Acte 4 : imposer une rationalisation permanente
Ce contexte général a donné au gouvernement l’occasion de rationaliser les modes de gestion et de régulation du réseau subventionné. D’abord, au nom de l’optimisation, la chasse aux « places fantômes » devait forcer les installations à revoir leurs modes d’occupation pour maintenir leur taux de fréquentation au niveau de la norme fixée par Québec. Puis, fin 2015, le gouvernement s’en est pris aux frais de gestion des CPE, les exhortant à accroître leur efficacité administrative en adoptant les pratiques du « tiers performant ». En plus d’une nouvelle compression de 120 M$, le gouvernement a forcé en 2016 le réseau subventionné à accepter de nouvelles règles de financement et lui a octroyé 60 M$ pour se conformer aux nouvelles normes de rationalisation. Environ 30% de cette « allocation de transition » devait être dépensée aux seules fins d’optimiser les pratiques de gestion, l’encadrement du personnel, l’amélioration des processus internes et le contrôle des coûts. Enfin, récemment, le projet de loi 143 [2] introduisait pour l’ensemble des services un nouveau « processus d’évaluation et d’amélioration de la qualité éducative » et de reddition de comptes, les rendant notamment imputables quant à leur contribution à la réussite éducative.
Trop peu trop tard
Ce printemps, le gouvernement annonçait la création de 3800 places en CPE, l’ajout de 2000 places subventionnées (dont 85% en CPE), la réduction à 25% de la contribution exigée des CPE pour le développement de leurs infrastructures, et même à 0% pour les projets situés dans certains environnements (villes, quartiers défavorisés, régions ressources, milieux autochtones). Au demeurant, personne n’est dupe : malgré sa bonne volonté électoraliste, le gouvernement libéral peut difficilement cacher son bilan désastreux. La privatisation indirecte du réseau, l’exacerbation par divers moyens (fiscaux, budgétaires, législatifs et administratifs) d’un régime de concurrence et la rationalisation imposée aux services subventionnés trahissent clairement son agenda néolibéral orthodoxe, campé sur « la maximisation de l’investissement en capital humain ».

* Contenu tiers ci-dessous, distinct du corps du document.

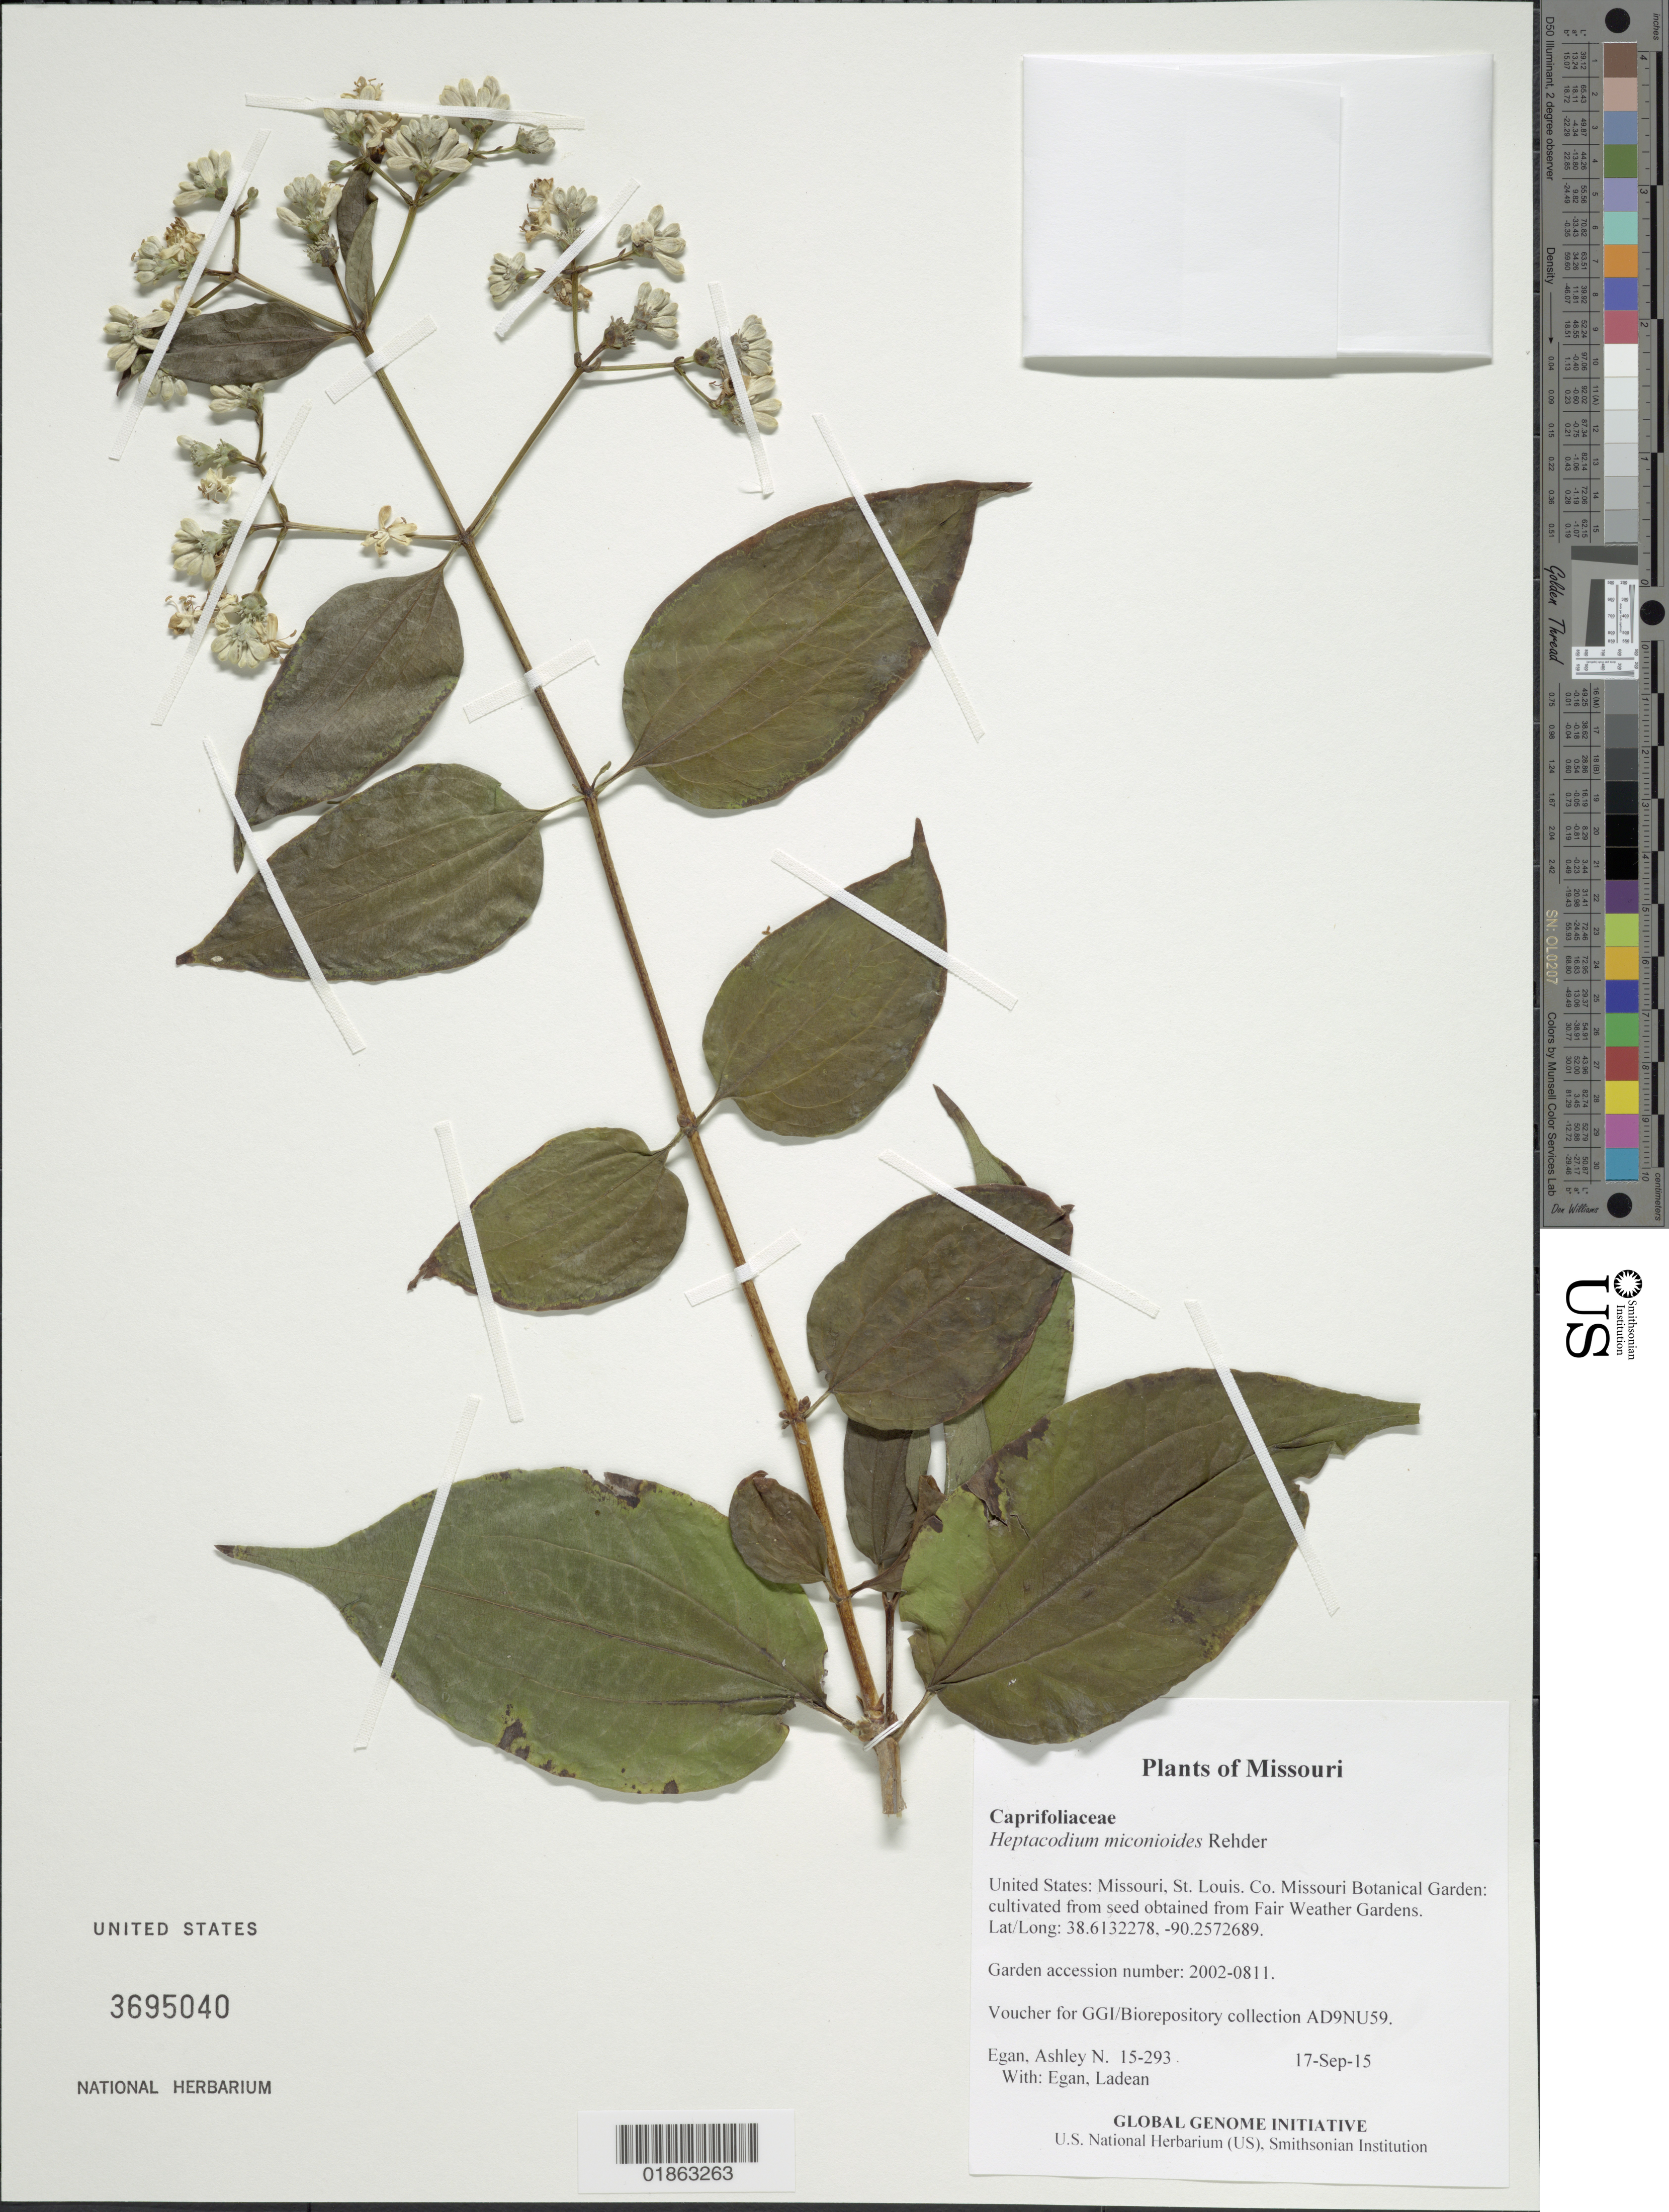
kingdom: Plantae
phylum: Tracheophyta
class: Magnoliopsida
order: Dipsacales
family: Caprifoliaceae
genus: Heptacodium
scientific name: Heptacodium miconioides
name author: Rehder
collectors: A. N. Egan & L. Egan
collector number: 15-293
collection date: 2015-09-17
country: United States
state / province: Missouri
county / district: St. Louis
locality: Missouri Botanical Garden: cultivated from seed obtained from Fair Weather Gardens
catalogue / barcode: US 3695040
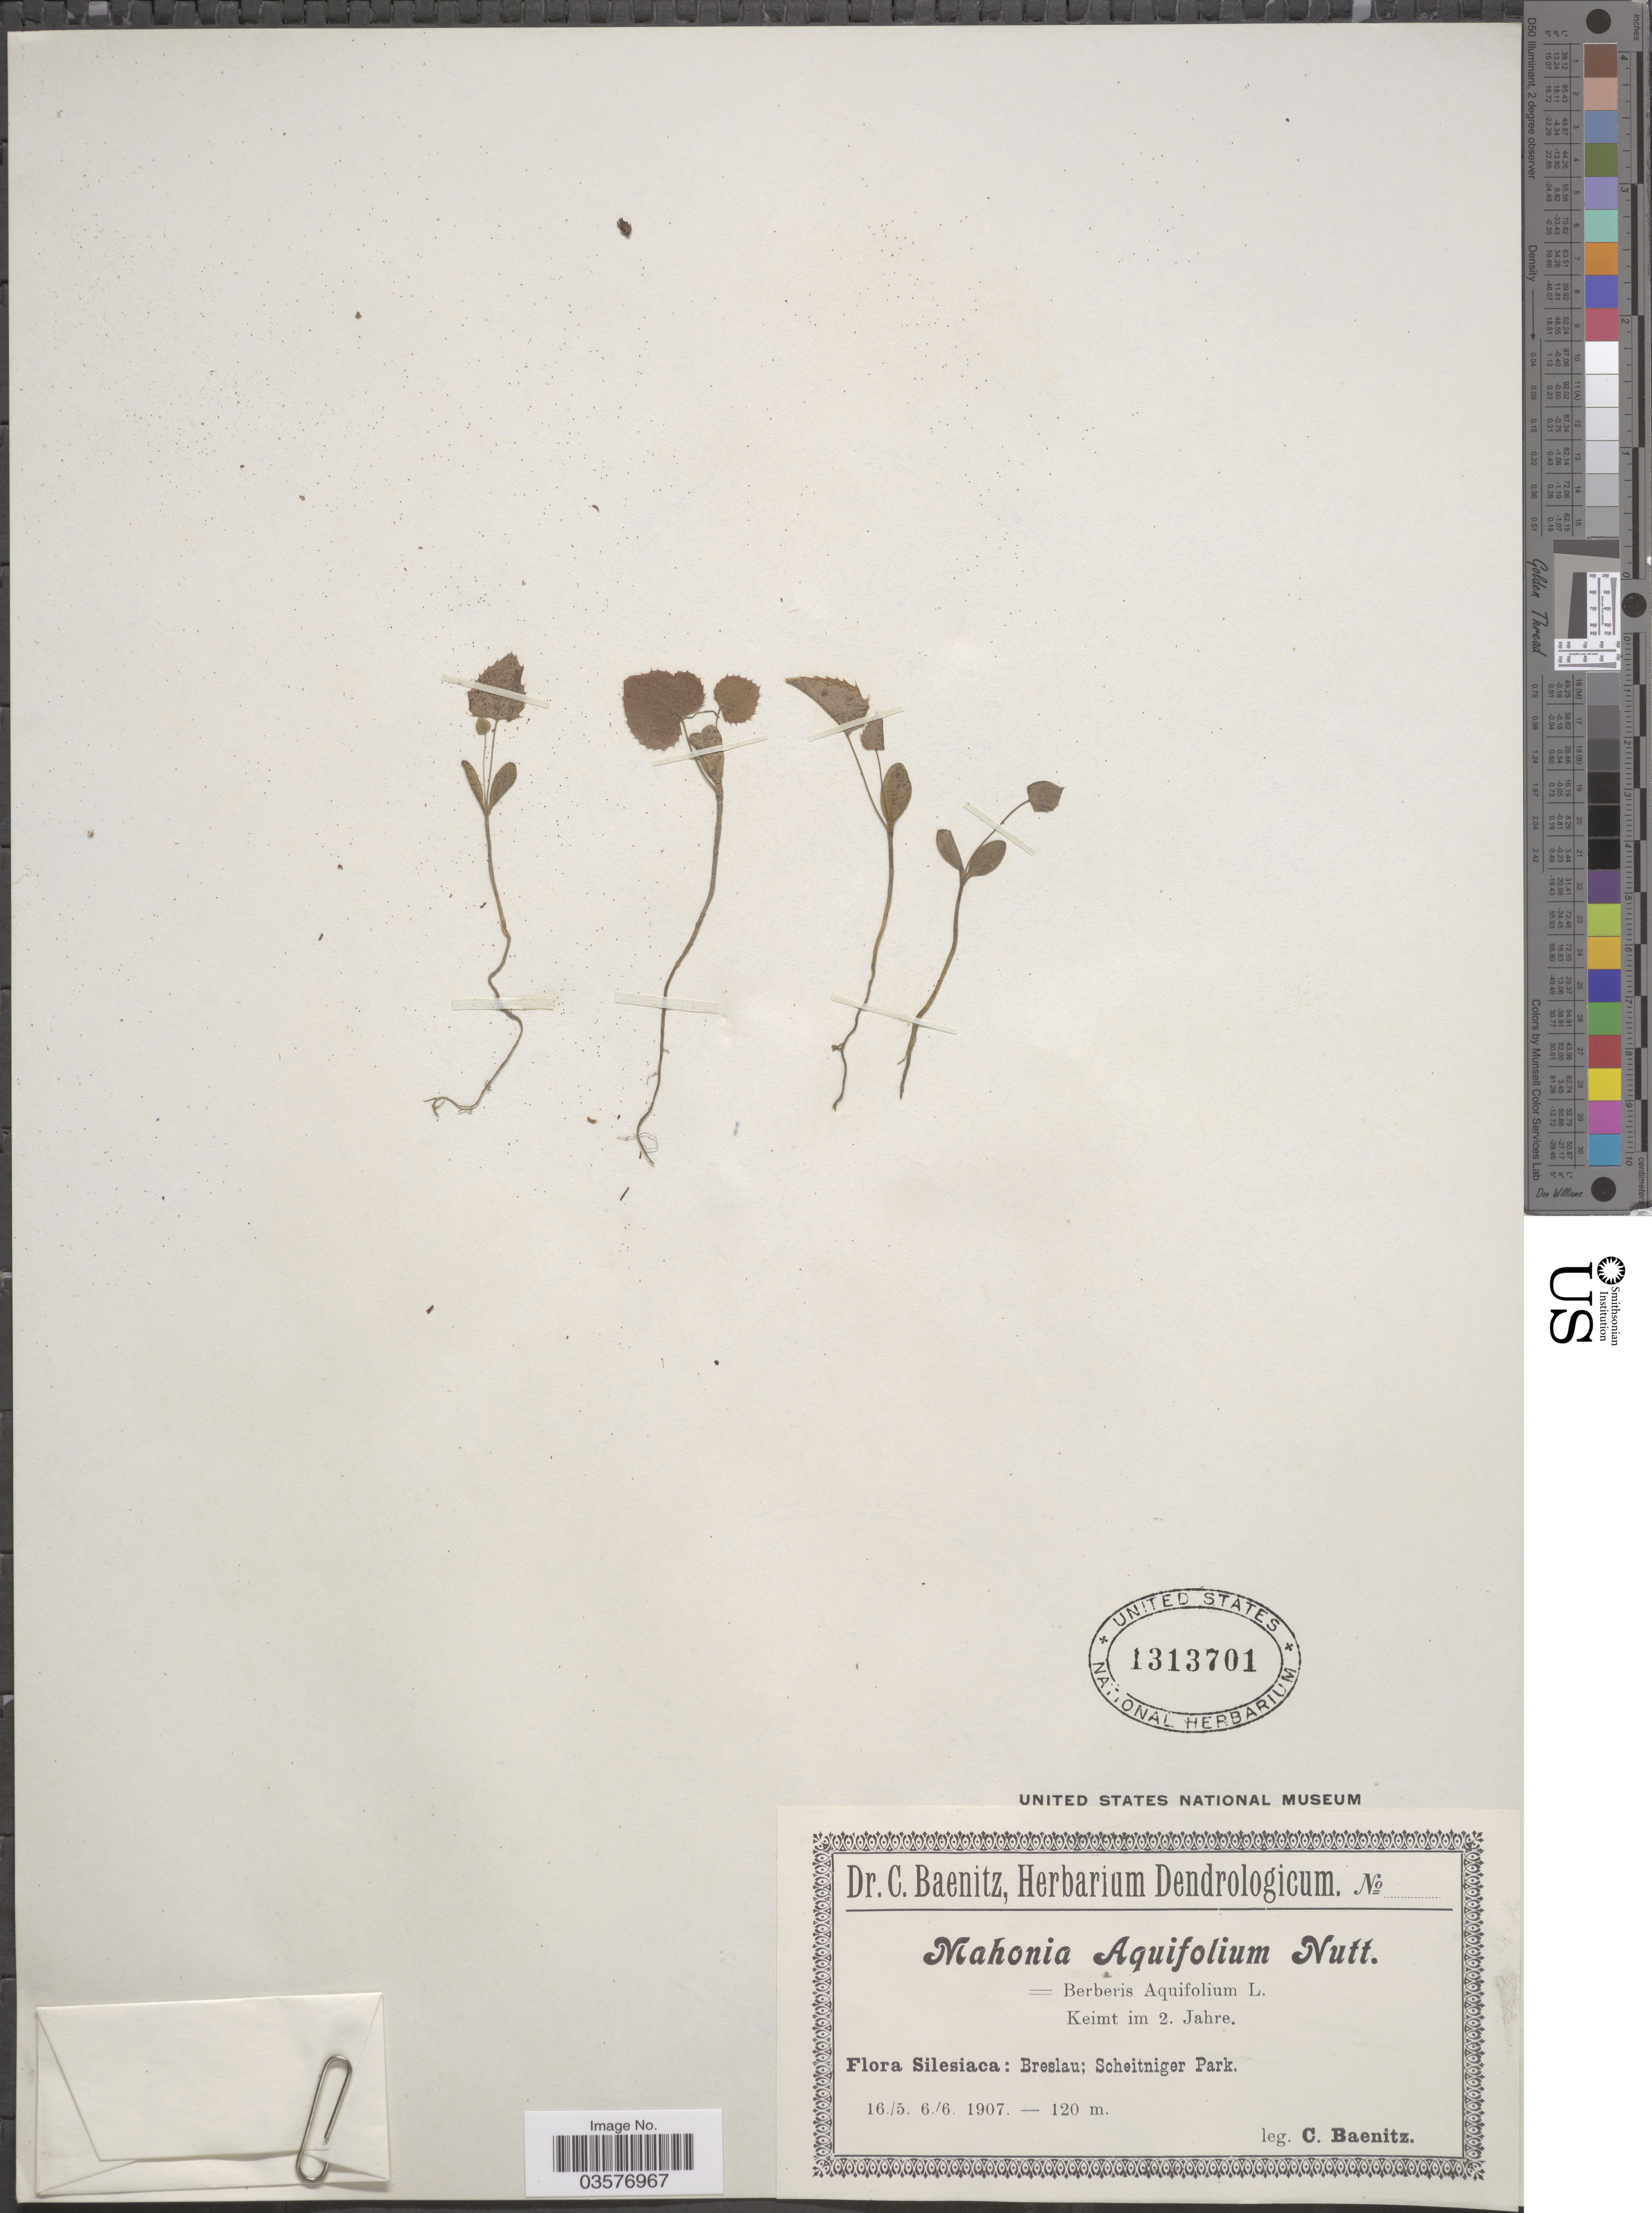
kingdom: Plantae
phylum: Tracheophyta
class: Magnoliopsida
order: Ranunculales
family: Berberidaceae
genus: Mahonia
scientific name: Mahonia aquifolium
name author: (Pursh) Nutt.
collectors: C. G. Baenitz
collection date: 1907-05-16/1907-06-06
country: Poland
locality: Silesiaca: Breslau; Scheitniger Park.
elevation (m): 120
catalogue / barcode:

Aussi utilitariste qu’irrationnelle, cette approche dessert complètement le bien commun : alors que les services en CPE sont d’une qualité éducative supérieure, la fragmentation de l’offre de services éducatifs prive un maximum d’enfants de cette expertise et de cette opportunité de développement. Pendant ce temps, le gouvernement prétend miser sur la qualité des services à la petite enfance pour assurer la réussite éducative et prévenir le décrochage scolaire. L’hypocrisie est palpable, mais le réseau des services de garde n’est pas au bout de ses peines. Pour la surmonter, il lui faudra un plan clair, cohérent, viable et transparent. Et du leadership politique.
[1] Québec, Rapport de la Commission de révision permanente des programmes, novembre 2014, p.75-93.
[2] Loi visant à améliorer la qualité éducative et à favoriser le développement harmonieux des services de garde éducatifs à l’enfance, L.Q.2017, c.31.